Networked Speaker Series #28

January 14, 2021

Dr. Jesse Colangelo, Colorado School of Mines

Exploring the marine sediment environment’s influence on microbial sulfur isotope biosignatures using experimental evolution

Abstract

Microbial metabolisms preferentially utilize substrate molecules containing lighter isotopes of elements. As a result of this preferential usage, from mineralized metabolites, we can place constraints on environmental conditions that influence metabolism over long periods of time. However, these constraints assume that a given microbial functional transformation has imparted the same quantitative isotopic partitioning in response to environment over time. The work presented here describes a series of experiments designed to test the hypothesis that microbial isotope fractionation is independent of microbial adaptation to environmental changes. Specifically I use experimental evolution to interrogate the effects of electron acceptor depletion, electron donor depletion, and a change from planktonic growth to biofilm-like growth.
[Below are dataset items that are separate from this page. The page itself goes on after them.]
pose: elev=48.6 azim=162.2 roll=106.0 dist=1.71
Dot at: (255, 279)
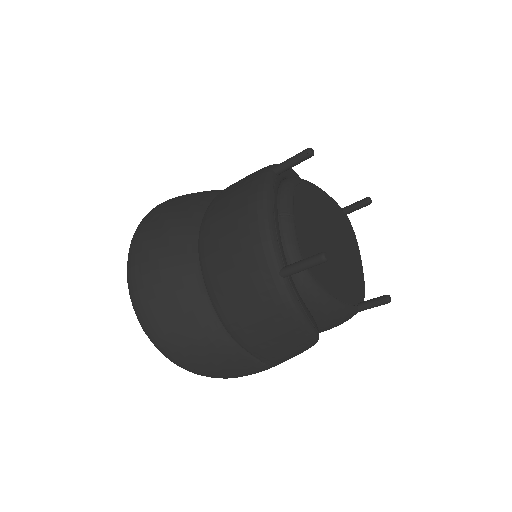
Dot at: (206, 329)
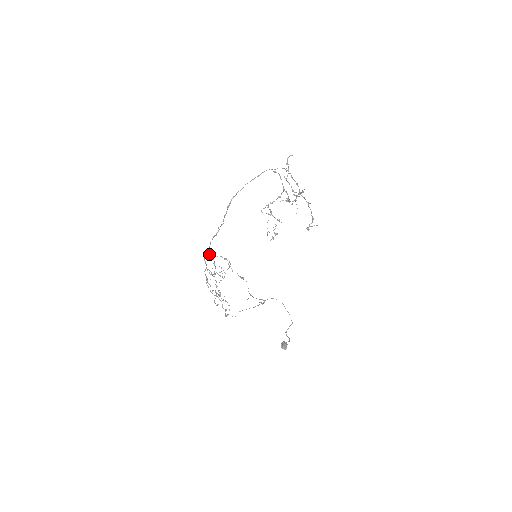
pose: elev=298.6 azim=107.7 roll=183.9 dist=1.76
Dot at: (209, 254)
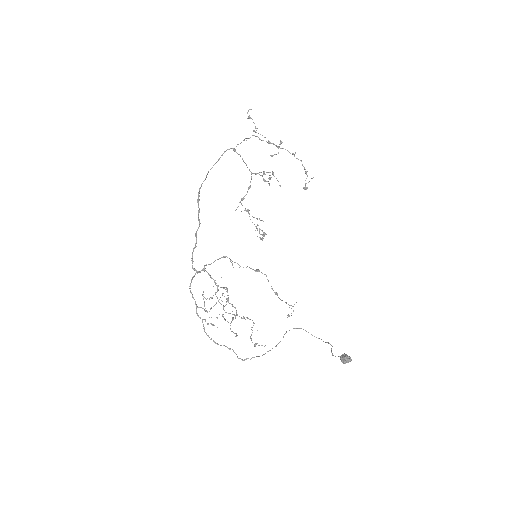
Dot at: (197, 271)
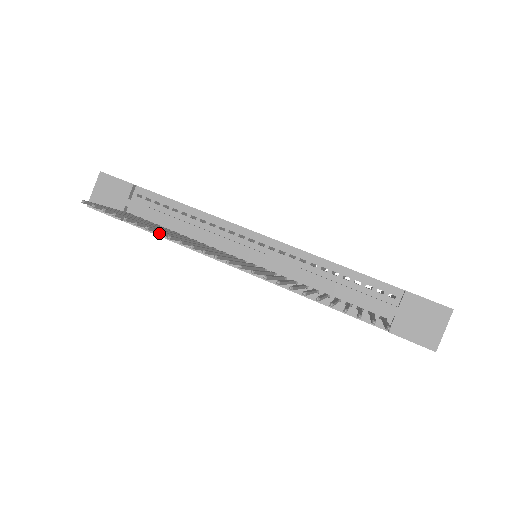
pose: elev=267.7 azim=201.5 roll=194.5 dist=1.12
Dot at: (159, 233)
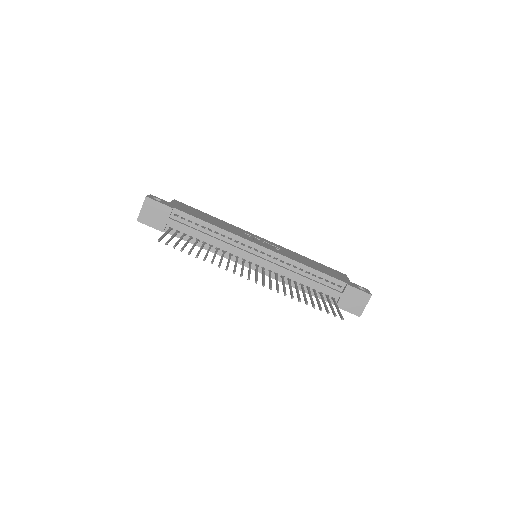
Dot at: occluded
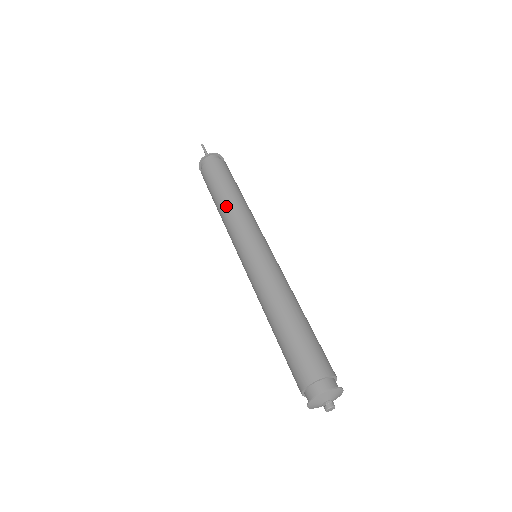
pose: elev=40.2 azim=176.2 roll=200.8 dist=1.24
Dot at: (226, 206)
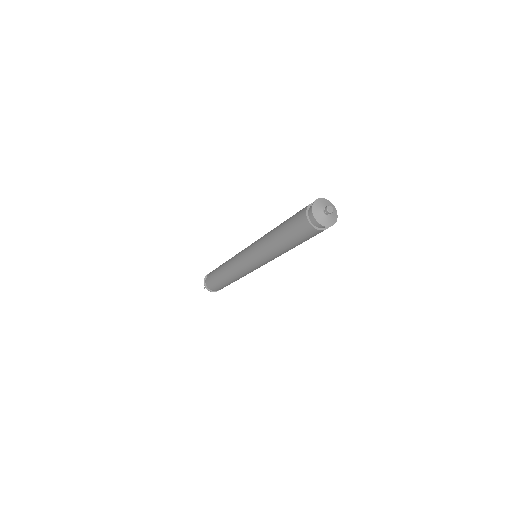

These challenges were selected to mimic those experienced by microbes deposited on the surface of marine sediments, and progressively buried as a result of sedimentation; or in the case of planktonic versus particle associated growth, to emulate global changes in seawater chemistry. The results of these studies suggest that microbial fractionation of isotopes is not independent of adaptation, and that the biosignatures that have been utilized in paleo reconstructions may also bear a signal of microbial adaptation.

Speaker Biography

I studied Biochemistry at Cornell as an undergraduate, Biological Oceanography at UW for my master’s, and Geobiology at McGill for my Ph.D. I was a C-DEBI postdoctoral fellow from 2017-2019 and am currently a NASA Astrobiology Postdoctoral Fellow working at the Colorado School of Mines with John Spear. I’ve been fascinated by all the interesting ways life can figure out how to persist and reproduce in all manners of environments for a long time. I love science outreach and communication, stinky mud, playing with my kids, and making lists.